§ **WHAT YOU WILL DO**:
• 1. In the eating disorder recovery article, what percentage of participants no longer matched an eating disorder diagnosis at 5-year follow-up?
• 2. Write out the part of the eating disorder recovery article between "Recovery from an eating disorder depends" and "Psychiatry 2013; 13:288).", inclusive.

=== SOURCE PASSAGE ===

Predicting Recovery from an Eating Disorder

Helpful clues may lie in measures of temperament.

Reprinted from Eating Disorders Review
March/April Volume 25, Number 2
©2014 iaedp

Recovery from an eating disorder depends upon so many factors that its course is always difficult to predict. Dr. Cristina Degura-Garcia and her colleagues note that outcome is primarily assessed in physical and behavioral domains, while emotional and cognitive symptoms are often not taken into account, and the impact of Axis II comorbidities may further complicate matters. A patient’s temperament may predict long-term modifications of eating disorders after treatment, according to Dr. Degura-Garcia and her co-workers (BMC Psychiatry 2013; 13:288).

To examine the effects of temperament on outcome, the research team studied women diagnosed in the outpatient clinic with anorexia nervosa (AN) or bulimia nervosa (BN) between January 2000 and December 2012 at the University Policlinic Mater Domini, Catanzaro, Italy. All the study participants underwent12 months of individual therapy (once weekly for 6 months, then every other week). Therapy nutritional rehabilitation, psycho-education, and cognitive restructuring. At the end 12 months, the patients saw a psychiatrist and dietitian twice a month for 6 months, then once a month for 6 months, and then from 2 to 6 times a year for the next 3 years.

Of the 53 participants, 38% were initially diagnosed with AN, restrictive type (ANR), 9% with AN, binge-eating/purging type (ANBP), and 53% with BN. The average age of the women was 23 years, and the average body mass index, or BMI, was 18.8 kg/m2 (the average for AN patients was 15.8 kg/m2, and for BN patients was 21.7 kg/m2).

Many original diagnoses changed by the end of follow-up

By the end of the study, a high percentage of the patients had migrated from their original diagnoses to a diagnosis of EDNOS. Only 23% of participants no longer matched an eating disorder diagnosis at 5-year follow-up. While temperament and measures of character dimensions failed to predict the outcome in terms of DSM-IV-TR diagnostic criteria, they could be used to successfully predict clinical changes. Specifically, Novelty Seeking, Harm Avoidance and Reward Dependence predicated subsequent change in clinically relevant EDI subscale scores. While the study had some limitations, the authors suggest that low Novelty-Seeking scores on the TCI may be a strong predictor of non-response to treatment.

=== PROVIDED INFORMATION ===

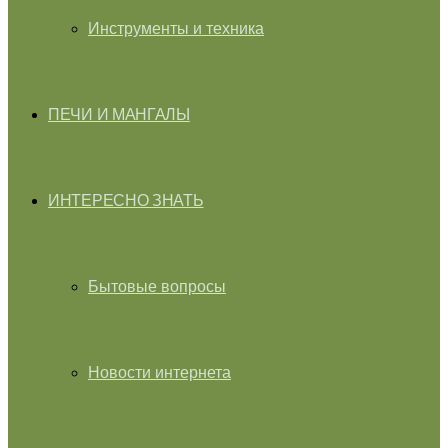
Инструменты и техника
ПЕЧИ И МАНГАЛЫ
ИНТЕРЕСНО ЗНАТЬ
Бытовые вопросы
Новости интернета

===

§ **EXERCISE SOLUTIONS**:
• 1. 23%

• 2.
Recovery from an eating disorder depends upon so many factors that its course is always difficult to predict. Dr. Cristina Degura-Garcia and her colleagues note that outcome is primarily assessed in physical and behavioral domains, while emotional and cognitive symptoms are often not taken into account, and the impact of Axis II comorbidities may further complicate matters. A patient’s temperament may predict long-term modifications of eating disorders after treatment, according to Dr. Degura-Garcia and her co-workers (BMC Psychiatry 2013; 13:288).